Look for the word "down" in the entries and copy every line where it shows up.

----

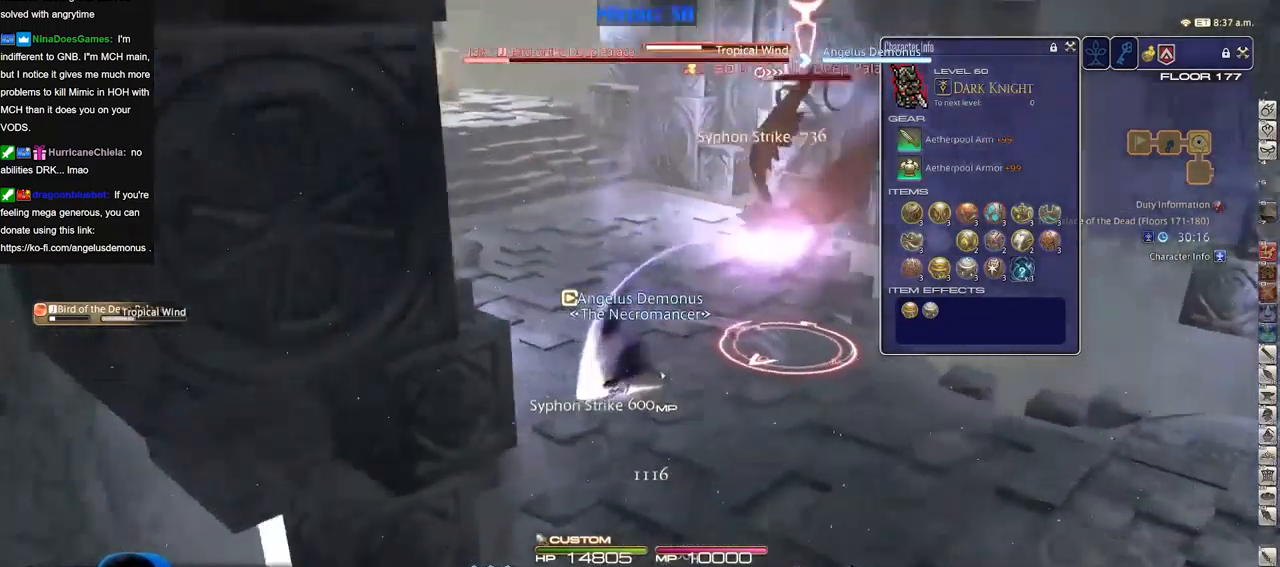
{"keys": ["rbracket"], "events": [[50, "s", "up"], [150, "rbracket", "down"], [201, "rbracket", "up"], [201, "w", "down"], [251, "d", "up"], [251, "rbracket", "down"], [251, "w", "up"]]}
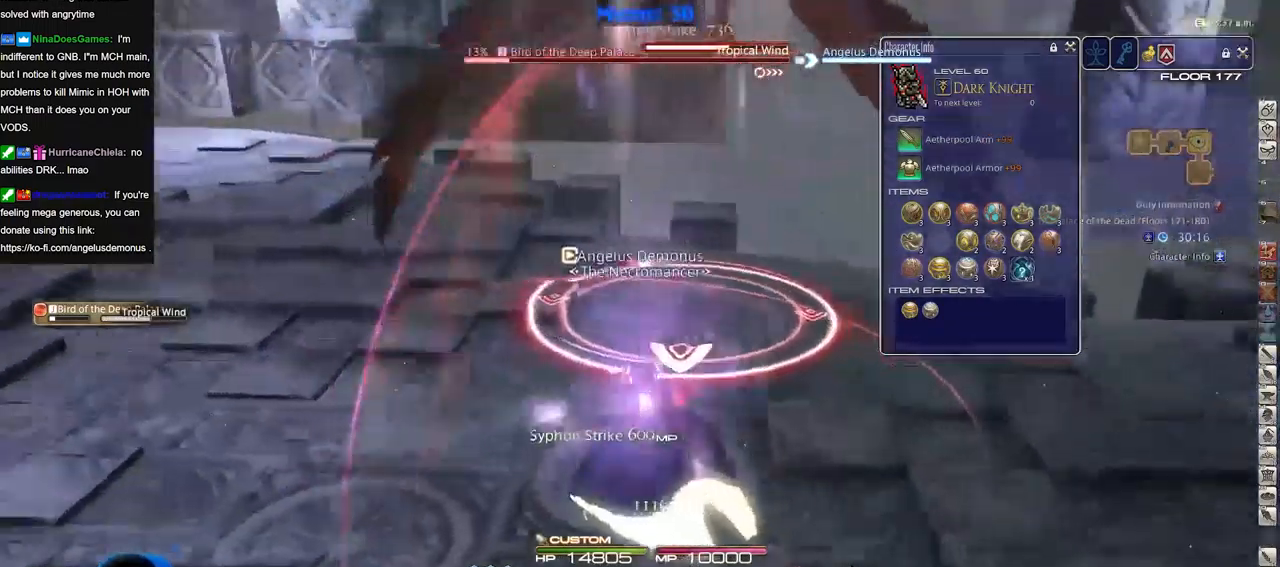
{"keys": ["rbracket"], "events": [[67, "3", "down"], [117, "3", "up"], [217, "3", "down"], [250, "3", "up"], [300, "3", "down"], [400, "3", "up"]]}
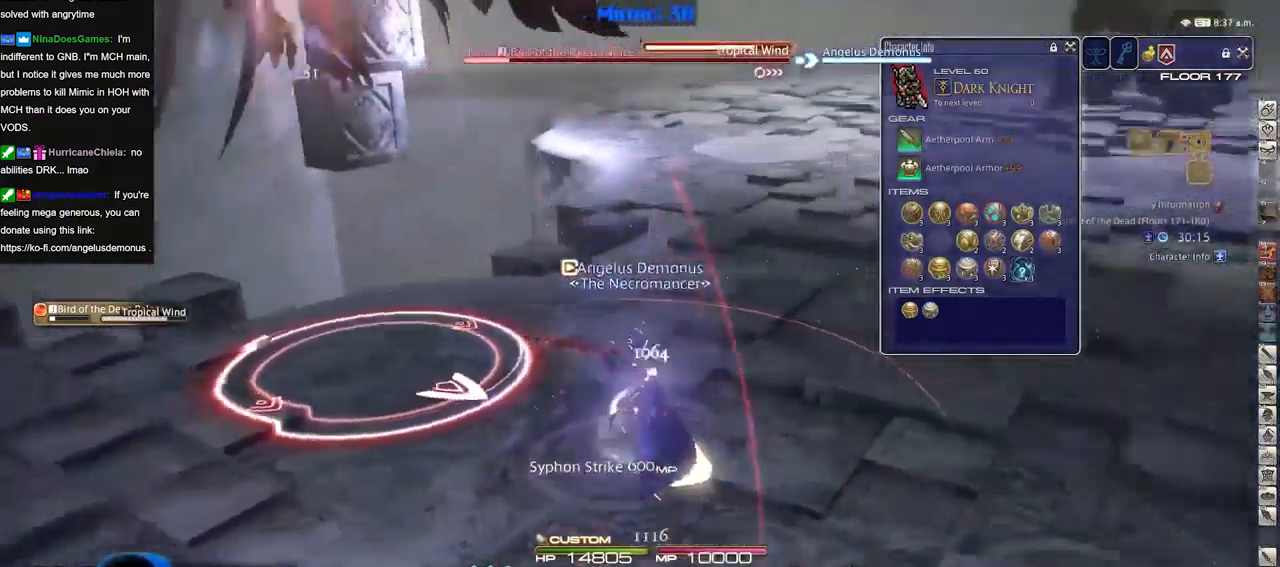
{"keys": [], "events": [[318, "rbracket", "up"]]}
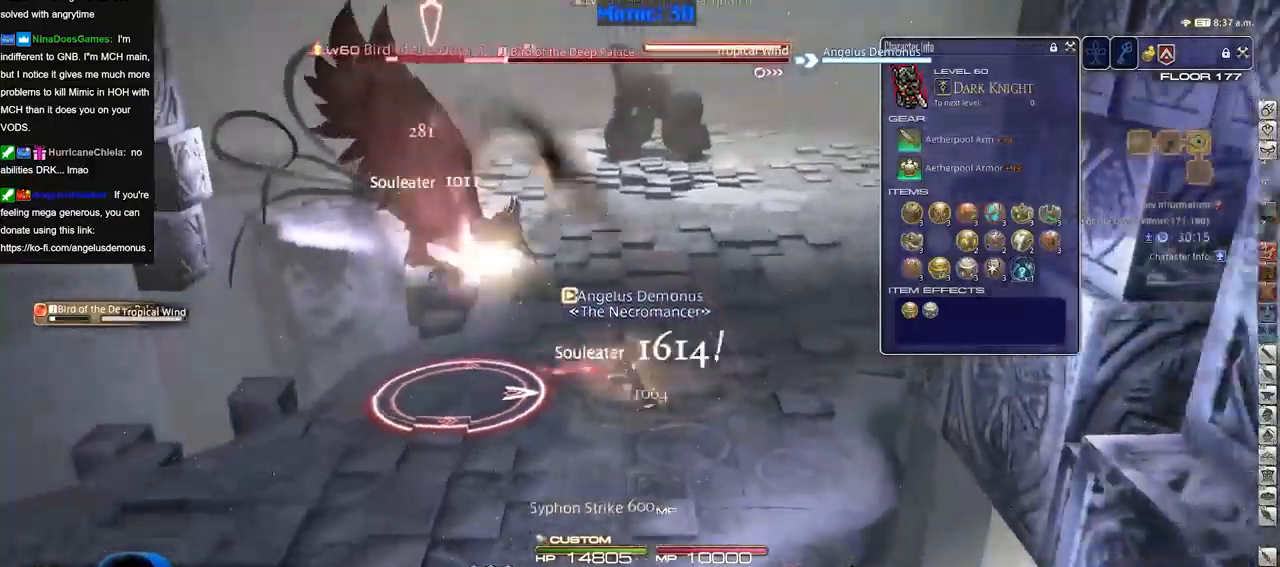
{"keys": ["p", "w"], "events": [[250, "p", "down"], [467, "w", "down"]]}
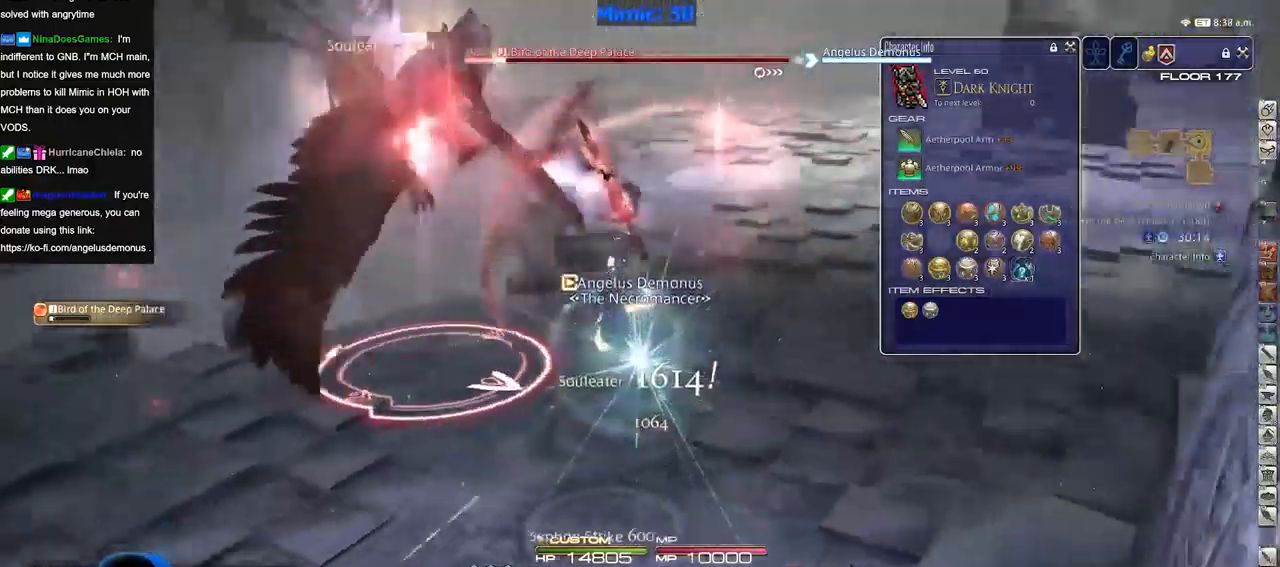
{"keys": ["d", "p", "w"], "events": [[500, "d", "down"]]}
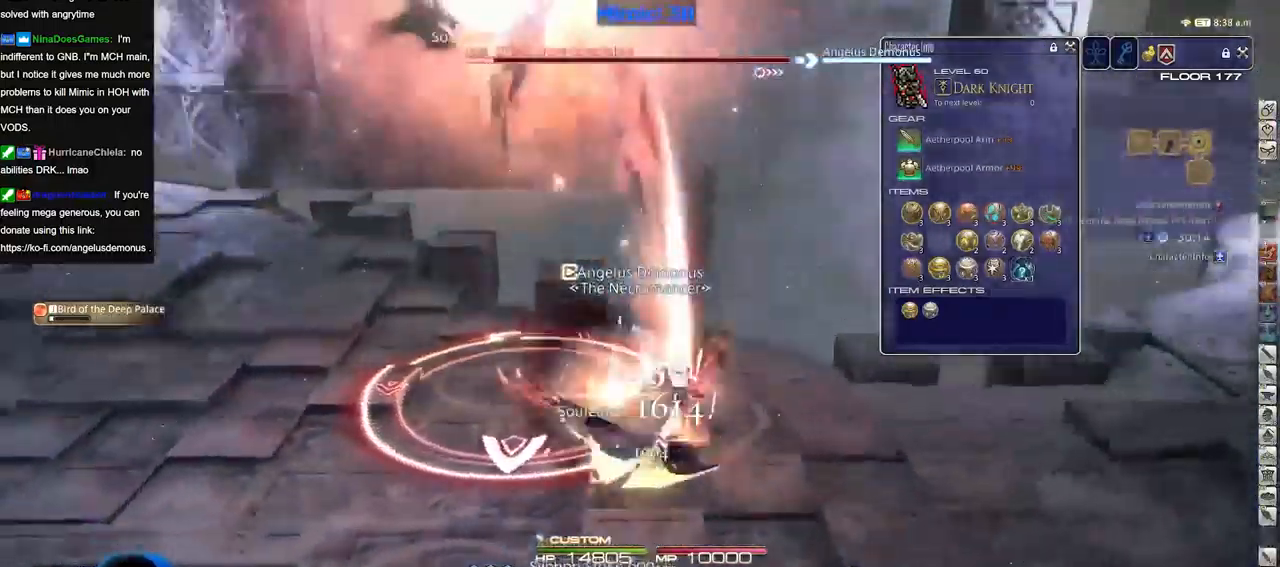
{"keys": ["p"], "events": [[184, "p", "up"], [234, "p", "down"], [367, "d", "up"], [367, "w", "up"]]}
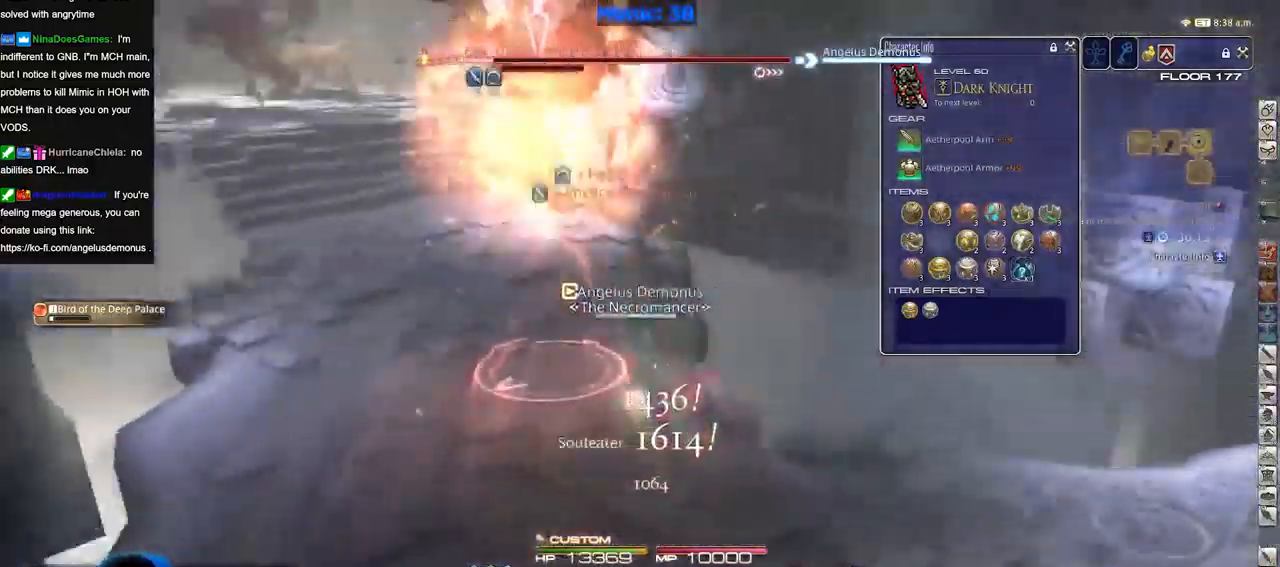
{"keys": [], "events": [[100, "1", "down"], [150, "1", "up"], [200, "1", "down"], [200, "p", "up"], [250, "1", "up"], [250, "p", "down"], [283, "p", "up"], [333, "1", "down"], [383, "minus", "down"], [417, "1", "up"], [417, "minus", "up"]]}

----

### Answer section
{"keys": ["rbracket"], "events": [[50, "s", "up"], [150, "rbracket", "down"], [201, "rbracket", "up"], [201, "w", "down"], [251, "d", "up"], [251, "rbracket", "down"], [251, "w", "up"]]}
{"keys": ["rbracket"], "events": [[67, "3", "down"], [117, "3", "up"], [217, "3", "down"], [250, "3", "up"], [300, "3", "down"], [400, "3", "up"]]}
{"keys": ["p", "w"], "events": [[250, "p", "down"], [467, "w", "down"]]}
{"keys": ["d", "p", "w"], "events": [[500, "d", "down"]]}
{"keys": ["p"], "events": [[184, "p", "up"], [234, "p", "down"], [367, "d", "up"], [367, "w", "up"]]}
{"keys": [], "events": [[100, "1", "down"], [150, "1", "up"], [200, "1", "down"], [200, "p", "up"], [250, "1", "up"], [250, "p", "down"], [283, "p", "up"], [333, "1", "down"], [383, "minus", "down"], [417, "1", "up"], [417, "minus", "up"]]}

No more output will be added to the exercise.